Collected data:

━━━━

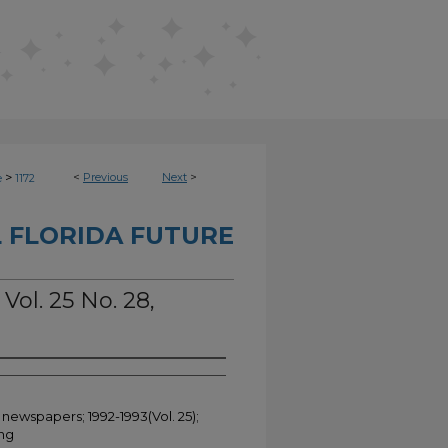
>
<
Previous
Next
>
e
1172
 FLORIDA FUTURE
Vol. 25 No. 28,
 newspapers; 1992-1993(Vol. 25);
ing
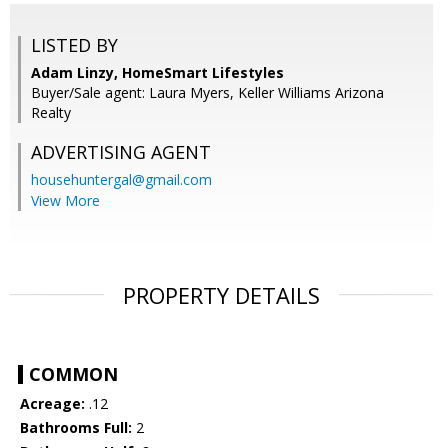
LISTED BY
Adam Linzy, HomeSmart Lifestyles
Buyer/Sale agent: Laura Myers, Keller Williams Arizona
Realty
ADVERTISING AGENT
househuntergal@gmail.com
View More
PROPERTY DETAILS
COMMON
Acreage:
.12
Bathrooms Full:
2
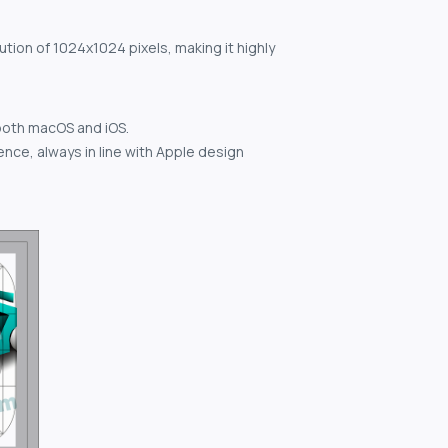
ution of 1024x1024 pixels, making it highly
both macOS and iOS.
nce, always in line with Apple design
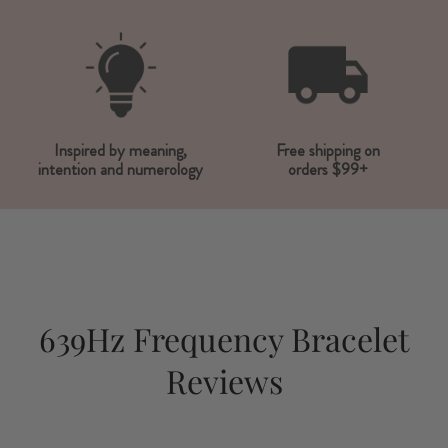
Inspired by meaning,
Free shipping on
intention and numerology
orders $99+
639Hz Frequency Bracelet
Reviews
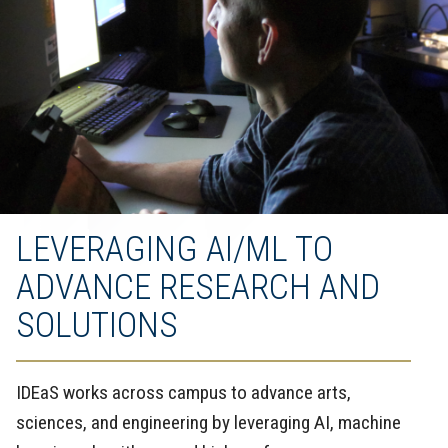
LEVERAGING AI/ML TO
ADVANCE RESEARCH AND
SOLUTIONS
IDEaS works across campus to advance arts,
sciences, and engineering by leveraging AI, machine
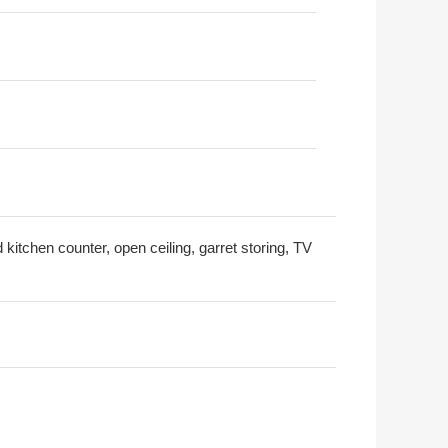
 kitchen counter, open ceiling, garret storing, TV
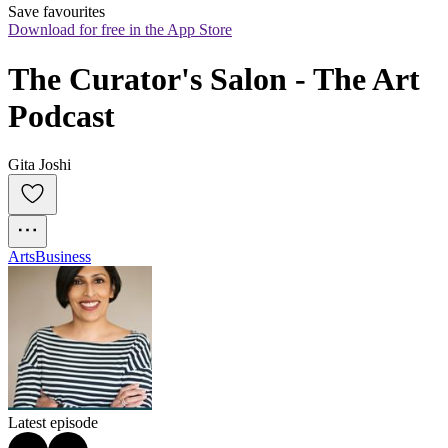
Save favourites
Download for free in the App Store
The Curator's Salon - The Art 
Podcast
Gita Joshi
Arts
Business
Latest episode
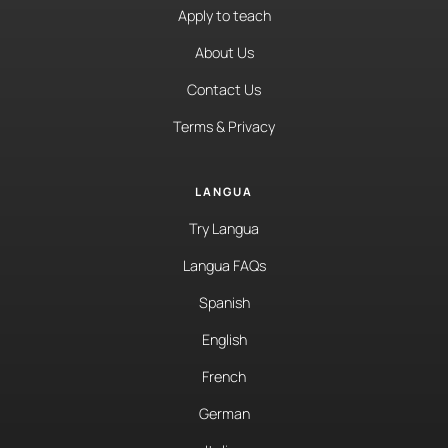
Apply to teach
About Us
Contact Us
Terms & Privacy
LANGUA
Try Langua
Langua FAQs
Spanish
English
French
German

━━━━

Problem details
Please copy the data above exactly, omitting the pictures.

Answer for this exercise
>
<
Previous
Next
>
e
1172
 FLORIDA FUTURE
Vol. 25 No. 28,
 newspapers; 1992-1993(Vol. 25);
ing
LISTED BY
Adam Linzy, HomeSmart Lifestyles
Buyer/Sale agent: Laura Myers, Keller Williams Arizona
Realty
ADVERTISING AGENT
househuntergal@gmail.com
View More
PROPERTY DETAILS
COMMON
Acreage:
.12
Bathrooms Full:
2
ution of 1024x1024 pixels, making it highly
both macOS and iOS.
nce, always in line with Apple design
Inspired by meaning,
Free shipping on
intention and numerology
orders $99+
639Hz Frequency Bracelet
Reviews
LEVERAGING AI/ML TO
ADVANCE RESEARCH AND
SOLUTIONS
IDEaS works across campus to advance arts,
sciences, and engineering by leveraging AI, machine
 kitchen counter, open ceiling, garret storing, TV
Save favourites
Download for free in the App Store
The Curator's Salon - The Art 
Podcast
Gita Joshi
Arts
Business
Latest episode
Apply to teach
About Us
Contact Us
Terms & Privacy
LANGUA
Try Langua
Langua FAQs
Spanish
English
French
German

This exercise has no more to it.